Quest Diagnostics, a leading provider of diagnostic information services, has introduced a new pharmacogenomic (PGx) laboratory testing service that helps healthcare providers understand how an individual’s genetics may influence their response to specific medications. The innovation is designed to guide drug selection and dosing decisions across multiple specialties, including psychiatry, neurology, cardiology, oncology, rheumatology, pain management, and transplant medicine.
"Healthcare providers recognize the crucial, yet often complex, role that genetics can play in drug response. This impact may be heightened when polypharmacy is part of the treatment equation," said Steven Keiles, general manager, US Specialty Genetics and Genomics Services at Quest Diagnostics. "Our goal for this PGx offering from Quest Diagnostics and Coriell Life Sciences is to help providers more efficiently leverage genetic insights to help guide prescription decisions and decrease trial-and-error while improving outcomes."
Research suggests that PGx testing can prevent therapeutic failures and adverse drug interactions (ADIs), reduce unnecessary drug costs, and lower expenses linked to drug-related complications.
Quest’s new PGx panel covers 17 genes and 4 HLA alleles known to have strong gene-drug associations and proven clinical utility. The test is guided by recommendations from expert groups such as the Clinical Pharmacogenetics Implementation Consortium (CPIC), the U.S. Food and Drug Administration (FDA), and ClinPGx, ensuring evidence-based insights in a single assay.
The service provides two options:
A comprehensive Quest report with genotype (diplotype) and predicted phenotypic response, combined with an integrated medication guidance report powered by Coriell Life Sciences (now InformedDNA).
A streamlined version offering only the genotype and predicted phenotypic response.

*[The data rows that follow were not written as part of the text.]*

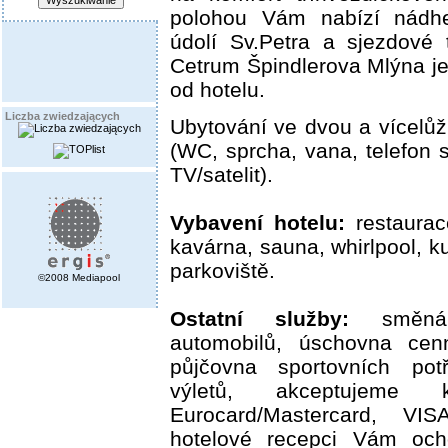
polohou Vám nabízí nádh
údolí Sv.Petra a sjezdové 
Cetrum Špindlerova Mlýna j
od hotelu.
Liczba zwiedzających
Ubytování ve dvou a vícelů
(WC, sprcha, vana, telefon 
TV/satelit).
Vybavení hotelu:
restaurac
kavárna, sauna, whirlpool, k
parkoviště.
©2008 Mediapool
Ostatní služby:
směnárn
automobilů, úschovna cen
půjčovna sportovních potř
výletů, akceptujeme k
Eurocard/Mastercard, VI
hotelové recepci Vám och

Clinicians also gain access to GeneDose LIVE, a clinical decision support platform from Coriell Life Sciences, which evaluates the patient’s entire therapeutic regimen for both genetic and non-genetic risks. This ensures a dynamic, holistic approach to prescribing decisions.
"Working with Quest, InformedDNA's goal is turning genetic results into better health outcomes. Our reporting translates complex genetic data into clear guidance on which medications are most likely to be for each patient," said Dr. Jeffrey Shaman, vice president of medical affairs, InformedDNA. "Together, we're giving providers the tools they need to deliver truly individualized care that improves treatment success and optimizes initial medication choices."
Patients can undergo testing with a doctor’s requisition at one of Quest’s 2,000 service centers across the U.S., or via its at-home phlebotomy collection service for greater convenience.
PGx testing examines variations in drug-metabolizing enzymes, drug transporters, and target proteins, which can determine whether a patient metabolizes a drug too quickly, too slowly, or not at all. Such variations can increase the risk of treatment failure or ADIs—one of the leading causes of mortality in the U.S.
The PGx offering is backed by InformedDNA’s acquisition of Coriell Life Sciences, combining expertise in applied genomics with innovation in pharmacogenomics. Together, the organizations aim to expand access to precision medicine, reduce healthcare costs, and improve outcomes.
Quest Diagnostics continues to work across the healthcare ecosystem, providing actionable diagnostic insights that enable patients, physicians, and organizations to make informed decisions for better health.